Presumptive Republican presidential nominee Donald Trump pledged Tuesday that if elected he would rewrite trade deals to bring jobs back to the U.S., and he blasted his Democrat counterpart Hillary Clinton for repeatedly choosing globalization at the expense of American workers.
“Hillary Clinton and her friends in global finance want to scare America into thinking small and they want to scare the American people out of voting for a better future,” Mr. Trump said in a speech.
The speech, titled “Declaring American Economic Independence,” was delivered in in Monessen, Pennsylvania, a city on Monongahela River in an area that has been hard hit by globalization and the decline of the steel industry.
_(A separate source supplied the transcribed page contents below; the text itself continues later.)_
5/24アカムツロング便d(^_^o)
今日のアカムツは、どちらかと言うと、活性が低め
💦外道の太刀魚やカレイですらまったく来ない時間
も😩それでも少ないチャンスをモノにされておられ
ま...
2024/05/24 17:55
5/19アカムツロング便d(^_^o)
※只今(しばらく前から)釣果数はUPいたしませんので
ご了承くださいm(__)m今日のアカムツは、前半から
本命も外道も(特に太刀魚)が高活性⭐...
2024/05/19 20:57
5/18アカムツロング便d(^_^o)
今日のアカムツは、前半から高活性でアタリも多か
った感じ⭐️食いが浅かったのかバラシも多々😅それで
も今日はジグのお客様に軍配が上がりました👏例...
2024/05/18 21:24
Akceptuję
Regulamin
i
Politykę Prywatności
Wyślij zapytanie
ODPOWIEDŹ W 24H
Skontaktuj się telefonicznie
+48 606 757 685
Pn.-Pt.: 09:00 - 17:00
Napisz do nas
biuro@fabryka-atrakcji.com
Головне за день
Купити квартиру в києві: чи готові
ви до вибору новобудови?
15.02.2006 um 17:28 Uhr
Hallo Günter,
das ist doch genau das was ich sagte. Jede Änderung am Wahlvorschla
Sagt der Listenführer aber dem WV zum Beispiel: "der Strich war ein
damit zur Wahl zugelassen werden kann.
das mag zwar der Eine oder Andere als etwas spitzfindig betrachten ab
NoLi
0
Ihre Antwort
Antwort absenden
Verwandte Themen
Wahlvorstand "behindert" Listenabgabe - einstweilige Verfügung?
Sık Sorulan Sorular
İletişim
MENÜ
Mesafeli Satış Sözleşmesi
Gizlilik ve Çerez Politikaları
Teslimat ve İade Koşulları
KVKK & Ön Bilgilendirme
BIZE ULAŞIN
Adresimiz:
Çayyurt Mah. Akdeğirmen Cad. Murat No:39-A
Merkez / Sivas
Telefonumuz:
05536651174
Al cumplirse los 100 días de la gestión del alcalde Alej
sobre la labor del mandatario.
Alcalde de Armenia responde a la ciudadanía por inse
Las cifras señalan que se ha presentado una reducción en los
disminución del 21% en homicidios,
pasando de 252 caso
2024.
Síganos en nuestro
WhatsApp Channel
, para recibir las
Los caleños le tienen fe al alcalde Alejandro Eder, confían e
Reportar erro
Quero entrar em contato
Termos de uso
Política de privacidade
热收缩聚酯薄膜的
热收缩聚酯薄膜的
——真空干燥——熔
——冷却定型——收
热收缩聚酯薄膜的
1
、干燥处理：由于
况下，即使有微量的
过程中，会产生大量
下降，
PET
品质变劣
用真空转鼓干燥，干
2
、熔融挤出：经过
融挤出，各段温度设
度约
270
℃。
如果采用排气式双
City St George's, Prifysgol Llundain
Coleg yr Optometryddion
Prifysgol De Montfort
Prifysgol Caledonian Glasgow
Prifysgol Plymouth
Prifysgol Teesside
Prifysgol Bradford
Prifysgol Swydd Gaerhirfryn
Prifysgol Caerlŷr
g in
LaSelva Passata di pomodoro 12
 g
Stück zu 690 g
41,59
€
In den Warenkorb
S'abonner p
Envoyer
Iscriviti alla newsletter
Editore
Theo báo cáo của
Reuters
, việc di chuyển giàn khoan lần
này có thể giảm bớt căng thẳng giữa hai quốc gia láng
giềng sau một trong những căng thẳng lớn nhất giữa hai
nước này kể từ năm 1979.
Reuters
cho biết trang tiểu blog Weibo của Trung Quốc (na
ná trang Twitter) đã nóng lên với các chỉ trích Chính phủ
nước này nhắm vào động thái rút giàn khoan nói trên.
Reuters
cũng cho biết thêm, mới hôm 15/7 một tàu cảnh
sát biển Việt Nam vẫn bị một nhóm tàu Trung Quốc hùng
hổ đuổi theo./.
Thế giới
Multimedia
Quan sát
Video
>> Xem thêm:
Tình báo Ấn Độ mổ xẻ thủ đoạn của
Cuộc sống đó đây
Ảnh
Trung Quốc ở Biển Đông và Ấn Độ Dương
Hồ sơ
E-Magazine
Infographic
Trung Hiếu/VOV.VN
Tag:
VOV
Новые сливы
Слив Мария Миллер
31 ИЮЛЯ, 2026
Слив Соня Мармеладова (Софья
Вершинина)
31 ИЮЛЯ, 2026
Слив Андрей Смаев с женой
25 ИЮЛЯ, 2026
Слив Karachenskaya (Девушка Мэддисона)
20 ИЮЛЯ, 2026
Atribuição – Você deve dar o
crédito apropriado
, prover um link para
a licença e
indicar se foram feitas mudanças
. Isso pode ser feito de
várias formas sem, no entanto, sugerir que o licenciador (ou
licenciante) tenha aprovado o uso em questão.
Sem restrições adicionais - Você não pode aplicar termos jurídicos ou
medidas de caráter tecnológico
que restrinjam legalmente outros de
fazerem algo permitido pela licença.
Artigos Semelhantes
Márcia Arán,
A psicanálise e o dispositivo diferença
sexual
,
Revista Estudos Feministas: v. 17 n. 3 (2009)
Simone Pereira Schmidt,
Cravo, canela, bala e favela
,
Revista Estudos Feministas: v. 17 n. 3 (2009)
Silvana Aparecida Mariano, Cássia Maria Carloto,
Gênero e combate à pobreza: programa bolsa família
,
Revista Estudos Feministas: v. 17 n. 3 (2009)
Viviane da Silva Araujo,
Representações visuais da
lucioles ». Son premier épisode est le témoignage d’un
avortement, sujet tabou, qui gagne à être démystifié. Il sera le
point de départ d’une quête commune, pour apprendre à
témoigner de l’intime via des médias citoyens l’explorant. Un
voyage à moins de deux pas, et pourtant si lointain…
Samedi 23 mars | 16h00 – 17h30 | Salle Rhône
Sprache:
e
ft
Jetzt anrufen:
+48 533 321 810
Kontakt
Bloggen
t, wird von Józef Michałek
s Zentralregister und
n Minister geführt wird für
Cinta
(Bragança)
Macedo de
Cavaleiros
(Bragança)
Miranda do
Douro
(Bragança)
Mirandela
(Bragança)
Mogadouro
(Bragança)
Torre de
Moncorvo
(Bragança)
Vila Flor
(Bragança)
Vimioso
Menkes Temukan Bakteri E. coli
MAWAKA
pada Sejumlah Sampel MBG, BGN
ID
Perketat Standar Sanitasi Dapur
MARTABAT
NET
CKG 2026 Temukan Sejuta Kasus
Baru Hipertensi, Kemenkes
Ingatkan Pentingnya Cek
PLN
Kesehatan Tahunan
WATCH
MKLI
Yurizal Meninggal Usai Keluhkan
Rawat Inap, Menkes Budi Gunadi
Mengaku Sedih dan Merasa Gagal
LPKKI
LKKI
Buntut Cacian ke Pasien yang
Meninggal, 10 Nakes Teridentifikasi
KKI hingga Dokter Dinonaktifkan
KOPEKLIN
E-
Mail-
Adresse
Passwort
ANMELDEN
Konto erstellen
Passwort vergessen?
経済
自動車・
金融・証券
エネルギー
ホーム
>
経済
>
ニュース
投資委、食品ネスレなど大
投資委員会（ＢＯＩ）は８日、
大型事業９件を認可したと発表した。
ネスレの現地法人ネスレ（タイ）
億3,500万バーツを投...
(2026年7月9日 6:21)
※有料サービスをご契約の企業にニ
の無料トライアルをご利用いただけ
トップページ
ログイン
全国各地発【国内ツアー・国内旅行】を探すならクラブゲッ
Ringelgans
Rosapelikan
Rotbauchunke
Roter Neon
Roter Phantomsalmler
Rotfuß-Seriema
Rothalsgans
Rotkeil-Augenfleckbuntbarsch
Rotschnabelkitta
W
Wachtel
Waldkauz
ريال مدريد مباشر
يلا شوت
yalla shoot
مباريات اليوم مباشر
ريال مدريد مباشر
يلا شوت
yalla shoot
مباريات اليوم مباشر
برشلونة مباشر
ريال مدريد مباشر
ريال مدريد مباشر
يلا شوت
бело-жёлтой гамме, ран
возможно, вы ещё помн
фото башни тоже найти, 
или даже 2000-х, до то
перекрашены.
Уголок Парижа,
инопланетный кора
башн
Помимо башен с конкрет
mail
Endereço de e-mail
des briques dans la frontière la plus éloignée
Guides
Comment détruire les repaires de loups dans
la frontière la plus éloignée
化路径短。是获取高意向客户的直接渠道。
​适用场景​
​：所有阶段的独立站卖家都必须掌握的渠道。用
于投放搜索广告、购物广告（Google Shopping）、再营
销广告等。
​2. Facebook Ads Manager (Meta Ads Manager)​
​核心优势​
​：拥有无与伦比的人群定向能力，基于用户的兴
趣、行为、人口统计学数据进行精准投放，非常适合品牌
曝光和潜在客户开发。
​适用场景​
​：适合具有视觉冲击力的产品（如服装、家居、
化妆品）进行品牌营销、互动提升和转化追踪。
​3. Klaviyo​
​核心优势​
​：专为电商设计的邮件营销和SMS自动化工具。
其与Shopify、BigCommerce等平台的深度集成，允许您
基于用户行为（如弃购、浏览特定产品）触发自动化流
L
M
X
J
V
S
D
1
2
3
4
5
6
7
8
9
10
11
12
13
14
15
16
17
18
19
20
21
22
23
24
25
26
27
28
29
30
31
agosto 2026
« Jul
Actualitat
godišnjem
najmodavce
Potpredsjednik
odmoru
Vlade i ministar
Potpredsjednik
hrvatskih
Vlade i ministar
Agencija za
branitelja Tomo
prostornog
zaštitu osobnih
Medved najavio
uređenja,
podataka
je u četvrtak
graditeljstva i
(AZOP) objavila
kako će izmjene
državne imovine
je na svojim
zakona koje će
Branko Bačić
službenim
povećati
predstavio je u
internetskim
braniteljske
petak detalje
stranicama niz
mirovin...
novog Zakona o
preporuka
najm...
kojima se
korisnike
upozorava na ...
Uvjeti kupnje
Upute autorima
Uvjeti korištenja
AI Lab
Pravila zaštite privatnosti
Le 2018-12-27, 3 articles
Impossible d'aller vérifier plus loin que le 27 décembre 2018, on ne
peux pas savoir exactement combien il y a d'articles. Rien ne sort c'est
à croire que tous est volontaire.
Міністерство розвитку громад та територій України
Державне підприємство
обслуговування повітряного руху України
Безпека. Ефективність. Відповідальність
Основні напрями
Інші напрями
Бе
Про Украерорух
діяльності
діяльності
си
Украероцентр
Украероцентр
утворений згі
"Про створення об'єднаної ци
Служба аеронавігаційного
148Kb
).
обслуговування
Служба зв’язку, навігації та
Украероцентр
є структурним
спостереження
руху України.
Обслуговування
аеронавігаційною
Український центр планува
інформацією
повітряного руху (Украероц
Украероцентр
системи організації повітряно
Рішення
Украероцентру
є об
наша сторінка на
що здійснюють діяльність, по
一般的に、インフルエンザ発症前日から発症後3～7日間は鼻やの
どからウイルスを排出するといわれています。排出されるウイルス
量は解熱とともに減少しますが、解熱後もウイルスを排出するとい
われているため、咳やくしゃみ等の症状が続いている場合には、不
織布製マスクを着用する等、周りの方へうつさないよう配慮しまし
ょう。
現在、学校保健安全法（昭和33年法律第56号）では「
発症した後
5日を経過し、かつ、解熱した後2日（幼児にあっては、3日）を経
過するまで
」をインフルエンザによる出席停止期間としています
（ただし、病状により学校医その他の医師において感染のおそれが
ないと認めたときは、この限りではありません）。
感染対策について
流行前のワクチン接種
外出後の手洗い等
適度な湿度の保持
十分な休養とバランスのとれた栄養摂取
Mr. Trump laid out a plan to overhaul U.S. trade deals, including going after China for manipulating its currently and using presidential authority to slap tariffs on China and other countries he said “cheat.”
“Hillary Clinton, and her campaign of fear, will try to spread the lie that these actions will start a trade war,” he said. “She has it completely backwards. Hillary Clinton unleashed a trade war against the American worker when she supported one terrible trade deal after another.”
He said that his plan to revise bad trade deals and push back against globalization would reverse the decades of economic decline ushered in by the North American Free Trade Agreement (NAFTA) that President Bill Clinton signed and Mrs. Clinton supported.
“The era of economic surrender will finally be over,” he said.